Boundary Onboarding

I’m having trouble figuring out the best approach to onboarding targets in HashiCorp Boundary.

We have two requirements: first,

  1. we have no user mapping at the IDP level, and second,
  2. we don’t want to use the AWS dynamic host catalogue.

We have 400 servers in AWS, each with three different credentials (root, read, and viewer access). Initially, we used a static host set to group instances wherever possible. However, we now need to have each target in triplicate for each credential type, and then specify as many targets as required by the user in the grants. We then assigned user access to the target by specifying the target ID in the grants of a role. We’re exploring the possibility of using a 1-to-1 mapping between target IP addresses and credentials in target, target IDs and grants, and principles at project, orgs and global scope.

Given requirement #2 especially, some thoughts:

First, you are correct in your analysis - the target is what pulls things together - the networked endpoint, any credentials associated with the session, controls around the session itself.

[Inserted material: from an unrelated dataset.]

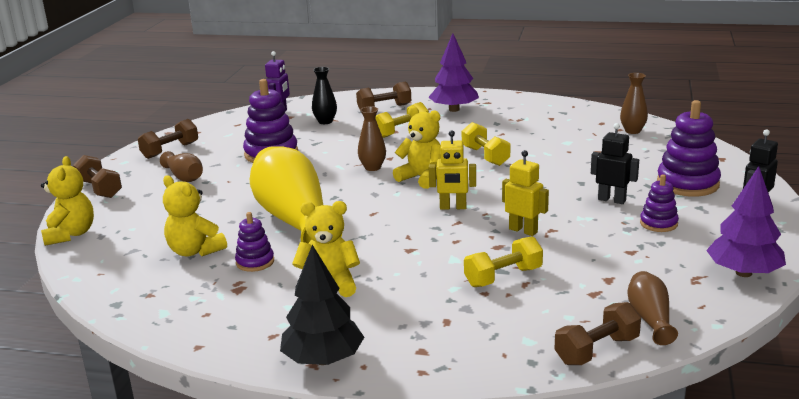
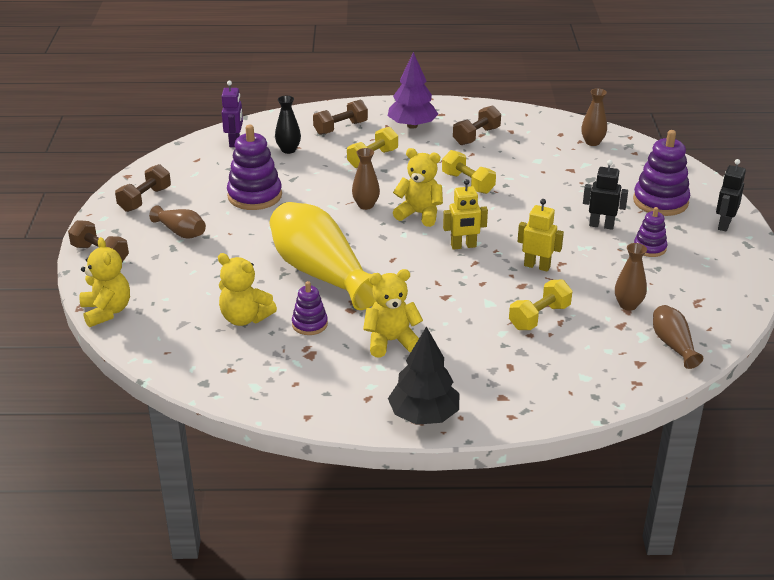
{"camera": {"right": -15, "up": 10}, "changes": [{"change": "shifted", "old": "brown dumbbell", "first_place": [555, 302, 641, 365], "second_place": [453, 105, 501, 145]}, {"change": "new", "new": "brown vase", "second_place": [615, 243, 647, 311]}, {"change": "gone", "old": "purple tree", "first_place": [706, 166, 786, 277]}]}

You can have multiple hosts described by one target via a host set, but you can’t have multiple mappings of hosts ↔ credentials - those are separate targets.

A couple of things to think about though that, while they may not reduce target count, may help with figuring out how you want to deploy things:

  • You can specify multiple IDs in a grant, so you can cover many targets at once by a single role if you want the same set of principals to access them
  • As of Boundary 0.15 roles can apply to more than one (downstream) scope. So you can use orgs and/or projects to make it easier to separate out access without having a ballooning of the number of roles. E.g. you can create a role that gives a particular group access to sessions from targets across X, Y, and Z projects, or all child projects.
  • In 0.16 there will be aliasing support, which will allow you to define a friendly global alias to targets, which can include a selector of which host from a host set is used from that target when invoked via the alias. This can potentially allow you to make better use of host sets and have a larger number of aliases instead of targets, if you need access to specific hosts in a target’s host set.